* 本文 *

......

過剰なヨウ素摂取はよくないが、あまり神経質にならない

ヨウ素は甲状腺ホルモンをつくる材料になるミネラルで、外から(食べものや飲みものから)摂取します。
不足しても過剰になっても、甲状腺機能に影響しますので、病気の人にとっては、ヨウ素を含む食品をどの程度とったらよいか迷うところでしょう。
たとえば、バセドウ病は甲状腺ホルモンつくられすぎる病気ですから、ヨウ素の豊富な海藻類などは控えたほうがよい、という意見があります。しかし、ヨウ素食品を制限することが、症状の改善につながるという根拠はありません。
日常、副菜や汁に入れて食べる程度だったら、あまり神経質に制限しなくてもよいでしょう。

橋本病では大量摂取を避ける

ただし、橋本病の人は、ヨウ素のとりすぎについて、注意が必要です。ヨウ素を大量にとると、甲状腺がはれたり、甲状腺機能低下症になる場合があるからです。

......

* 入力データ *
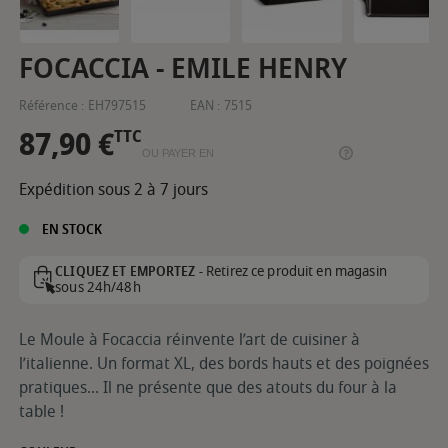
FOCACCIA - EMILE HENRY
Référence :
EH797515
EAN :
7515
87,90 €
TTC
OU PAYER EN
Expédition sous 2 à 7 jours
EN STOCK
Retirez ce produit en magasin
CLIQUEZ ET EMPORTEZ -
sous 24h/48h
Le Moule à Focaccia réinvente l’art de cuisiner à
l’italienne. Un format XL, des bords hauts et des poignées
pratiques... Il ne présente que des atouts du four à la
table !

......

* 練習問題 *
A) 本文によると、ヨウ素は何をつくる材料になるミネラルですか。
B) 本文の「ヨウ素は甲状腺ホルモンをつく」から「症になる場合があるからです。」までを両端も含めて書き出し、その中の「副菜」を「和え物」に入れ替えてください。
答えるときは本文だけを根拠にしてください。

* 解答 *
A) 甲状腺ホルモンです。

B)
ヨウ素は甲状腺ホルモンをつくる材料になるミネラルで、外から(食べものや飲みものから)摂取します。
不足しても過剰になっても、甲状腺機能に影響しますので、病気の人にとっては、ヨウ素を含む食品をどの程度とったらよいか迷うところでしょう。
たとえば、バセドウ病は甲状腺ホルモンつくられすぎる病気ですから、ヨウ素の豊富な海藻類などは控えたほうがよい、という意見があります。しかし、ヨウ素食品を制限することが、症状の改善につながるという根拠はありません。
日常、和え物や汁に入れて食べる程度だったら、あまり神経質に制限しなくてもよいでしょう。

橋本病では大量摂取を避ける

ただし、橋本病の人は、ヨウ素のとりすぎについて、注意が必要です。ヨウ素を大量にとると、甲状腺がはれたり、甲状腺機能低下症になる場合があるからです。